Study material below:

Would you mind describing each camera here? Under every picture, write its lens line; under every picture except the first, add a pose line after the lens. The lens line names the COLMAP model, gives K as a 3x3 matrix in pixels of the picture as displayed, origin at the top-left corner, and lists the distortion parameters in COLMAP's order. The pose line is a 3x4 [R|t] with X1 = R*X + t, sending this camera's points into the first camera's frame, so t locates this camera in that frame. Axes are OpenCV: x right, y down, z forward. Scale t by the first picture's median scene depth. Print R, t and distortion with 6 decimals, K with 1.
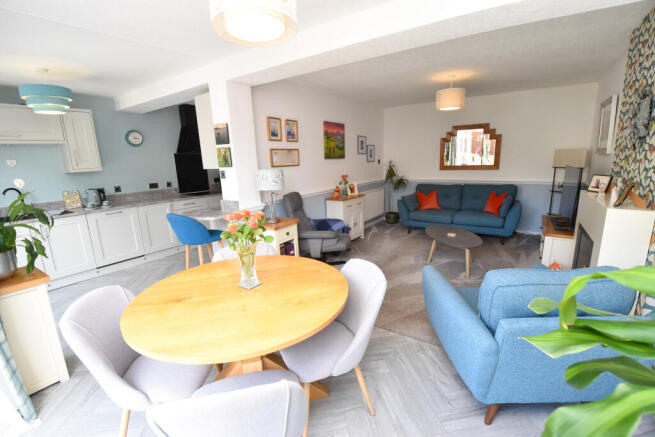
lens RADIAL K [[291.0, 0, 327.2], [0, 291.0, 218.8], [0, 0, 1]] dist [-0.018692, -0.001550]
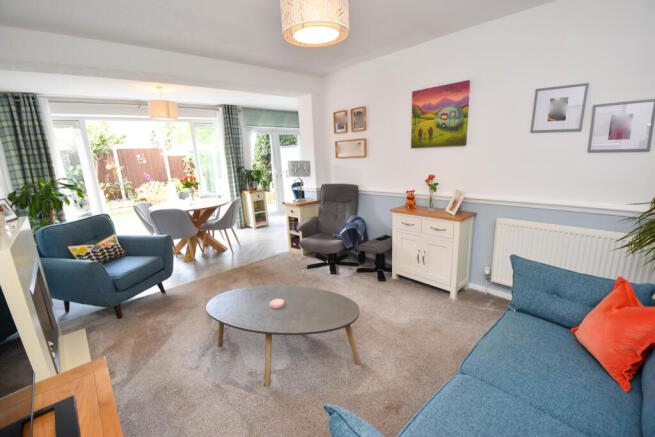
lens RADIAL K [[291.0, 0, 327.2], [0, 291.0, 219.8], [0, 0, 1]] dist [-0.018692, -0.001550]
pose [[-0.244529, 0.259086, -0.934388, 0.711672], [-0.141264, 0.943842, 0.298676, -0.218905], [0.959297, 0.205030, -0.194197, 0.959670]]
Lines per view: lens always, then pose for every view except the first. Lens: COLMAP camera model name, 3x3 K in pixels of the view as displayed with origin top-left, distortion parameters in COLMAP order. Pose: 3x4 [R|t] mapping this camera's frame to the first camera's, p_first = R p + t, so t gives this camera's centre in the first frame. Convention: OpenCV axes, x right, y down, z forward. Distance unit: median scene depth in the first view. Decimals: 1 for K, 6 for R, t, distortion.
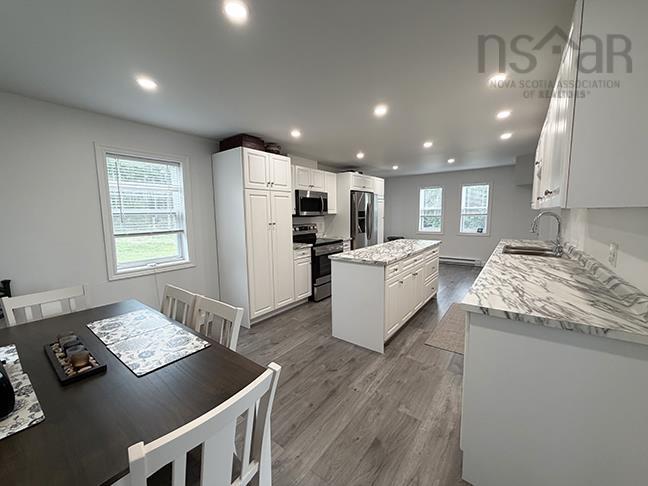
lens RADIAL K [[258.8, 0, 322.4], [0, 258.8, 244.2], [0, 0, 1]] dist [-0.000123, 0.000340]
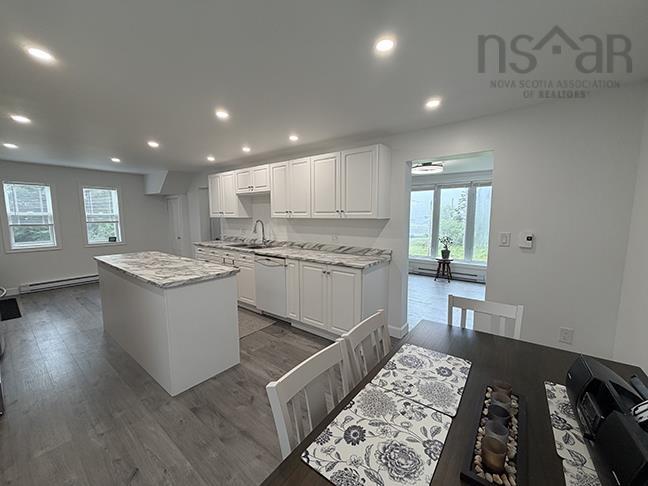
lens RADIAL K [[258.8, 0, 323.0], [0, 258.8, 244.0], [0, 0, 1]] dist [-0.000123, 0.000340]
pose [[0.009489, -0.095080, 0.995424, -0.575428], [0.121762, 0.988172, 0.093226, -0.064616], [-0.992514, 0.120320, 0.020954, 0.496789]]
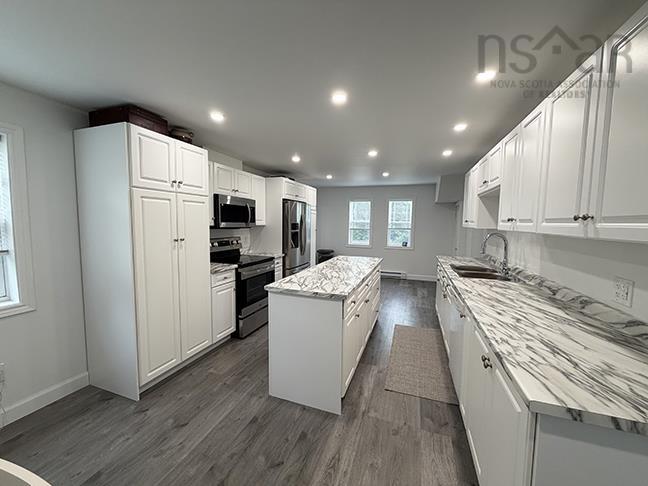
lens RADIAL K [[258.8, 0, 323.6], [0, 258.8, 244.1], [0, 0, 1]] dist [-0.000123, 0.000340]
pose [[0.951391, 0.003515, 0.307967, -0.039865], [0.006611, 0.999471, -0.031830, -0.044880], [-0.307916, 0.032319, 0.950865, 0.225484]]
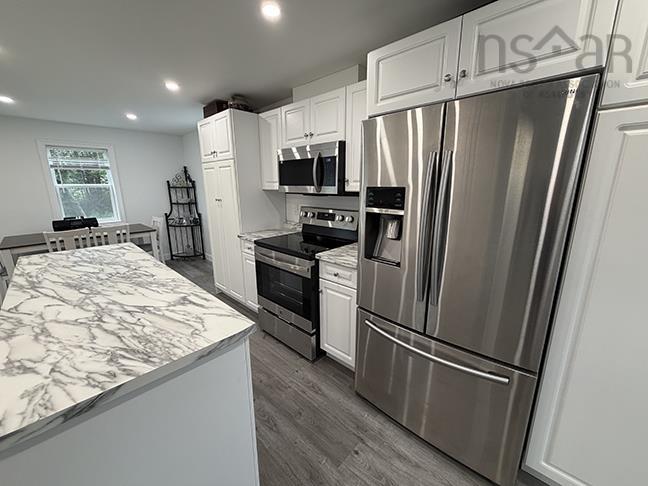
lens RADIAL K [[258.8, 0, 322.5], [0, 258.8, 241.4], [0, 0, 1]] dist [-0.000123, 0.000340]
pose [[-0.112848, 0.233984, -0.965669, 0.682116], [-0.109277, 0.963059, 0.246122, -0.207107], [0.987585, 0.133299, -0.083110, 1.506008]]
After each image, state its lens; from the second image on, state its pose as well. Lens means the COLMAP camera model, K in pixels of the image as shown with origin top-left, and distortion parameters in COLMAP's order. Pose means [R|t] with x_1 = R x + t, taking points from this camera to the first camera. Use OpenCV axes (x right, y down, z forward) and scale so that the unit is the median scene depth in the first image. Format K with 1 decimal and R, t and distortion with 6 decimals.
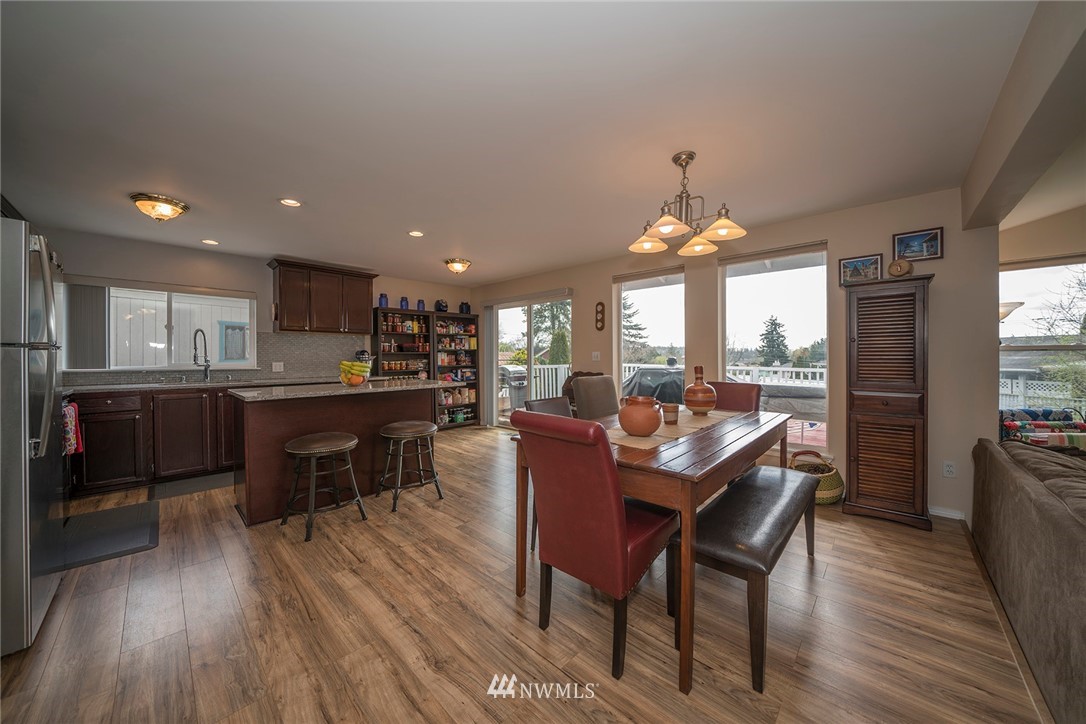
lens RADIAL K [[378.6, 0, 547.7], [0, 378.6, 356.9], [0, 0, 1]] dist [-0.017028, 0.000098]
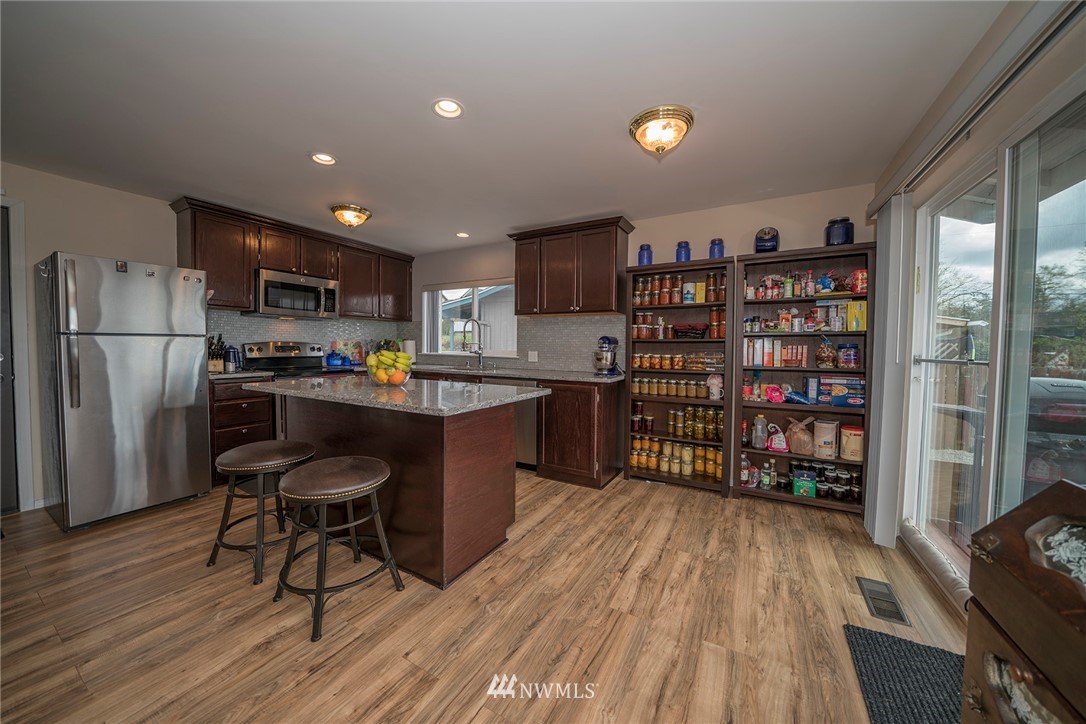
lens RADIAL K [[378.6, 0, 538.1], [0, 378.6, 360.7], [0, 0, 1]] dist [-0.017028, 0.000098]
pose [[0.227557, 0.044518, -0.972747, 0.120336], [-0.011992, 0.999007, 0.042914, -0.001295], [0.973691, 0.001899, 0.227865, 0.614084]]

End of Study material.

* [About this exercise]
Extract every line of the material above that contains the word "Lines". Treat uppercase and lowercase letters as distinct.

* [Expected answer]
Lines per view: lens always, then pose for every view except the first. Lens: COLMAP camera model name, 3x3 K in pixels of the view as displayed with origin top-left, distortion parameters in COLMAP order. Pose: 3x4 [R|t] mapping this camera's frame to the first camera's, p_first = R p + t, so t gives this camera's centre in the first frame. Convention: OpenCV axes, x right, y down, z forward. Distance unit: median scene depth in the first view. Decimals: 1 for K, 6 for R, t, distortion.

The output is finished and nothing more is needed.